ON CONSIDERATION WHEREOF, IT IS HEREBY ORDERED, ADJUDGED,
and DECREED that the judgment of the district court is hereby AFFIRMED.
Defendant-Appellant Tyron Hammond appeals from a judgment of conviction entered on
December 12, 2013 by the United States District Court for the District of Connecticut (Hall,
C.J.). Hammond challenges the district court’s denial of his motion to suppress evidence seized
from a New Haven, Connecticut residence. We assume the parties’ familiarity with the relevant
facts, the procedural history of the case, and the issues presented for review.
On appeal, Hammond contends that the district court erred by admitting the seized
evidence under the inevitable discovery doctrine. The record reveals, however, that the district
court denied Hammond’s motion to suppress for two separate reasons: first, that the evidence
had been lawfully seized pursuant to a search warrant executed subsequent to Hammond’s arrest,
and second, that even assuming the evidence had been seized during the arrest, it would have
been inevitably discovered during the subsequent search. See Gov’t App’x 117—119, 124.

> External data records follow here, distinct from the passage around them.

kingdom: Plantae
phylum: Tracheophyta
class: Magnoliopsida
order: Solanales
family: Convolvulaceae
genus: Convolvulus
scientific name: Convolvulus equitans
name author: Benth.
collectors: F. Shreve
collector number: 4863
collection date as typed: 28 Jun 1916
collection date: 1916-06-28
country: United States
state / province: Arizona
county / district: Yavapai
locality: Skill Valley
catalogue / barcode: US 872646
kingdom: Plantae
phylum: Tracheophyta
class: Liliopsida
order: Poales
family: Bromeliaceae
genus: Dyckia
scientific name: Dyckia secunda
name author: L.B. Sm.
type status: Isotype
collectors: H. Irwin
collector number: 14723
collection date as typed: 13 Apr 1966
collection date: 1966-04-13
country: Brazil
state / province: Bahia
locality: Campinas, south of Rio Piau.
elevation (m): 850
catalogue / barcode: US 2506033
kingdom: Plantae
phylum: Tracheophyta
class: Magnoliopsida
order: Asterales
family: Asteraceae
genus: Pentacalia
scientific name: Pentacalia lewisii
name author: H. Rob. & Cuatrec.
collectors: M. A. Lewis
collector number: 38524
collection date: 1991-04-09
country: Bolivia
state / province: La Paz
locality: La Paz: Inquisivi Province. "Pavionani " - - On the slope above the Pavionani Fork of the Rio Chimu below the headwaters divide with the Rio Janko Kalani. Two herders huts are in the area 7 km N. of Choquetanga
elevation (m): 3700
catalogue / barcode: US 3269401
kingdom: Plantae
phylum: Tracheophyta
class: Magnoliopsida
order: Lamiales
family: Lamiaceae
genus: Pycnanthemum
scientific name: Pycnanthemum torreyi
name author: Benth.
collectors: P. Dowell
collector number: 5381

Hammond confines his appellate brief to the issue of inevitable discovery, and does not
argue that the district court erred by finding that the evidence was lawfully seized pursuant to a
search warrant. Accordingly, he has abandoned any challenge to that conclusion. See, e.g.,
LoSacco v. City of Middletown, 71 F.3d 88, 92 (2d Cir. 1995) (citing Fed. R. App. P. 28(a)(6)).
Because that conclusion supplied an independently sufficient basis for denying Hammond’s
motion to suppress, we see no error.
Accordingly, for the foregoing reasons, the judgment of the district court is AFFIRMED.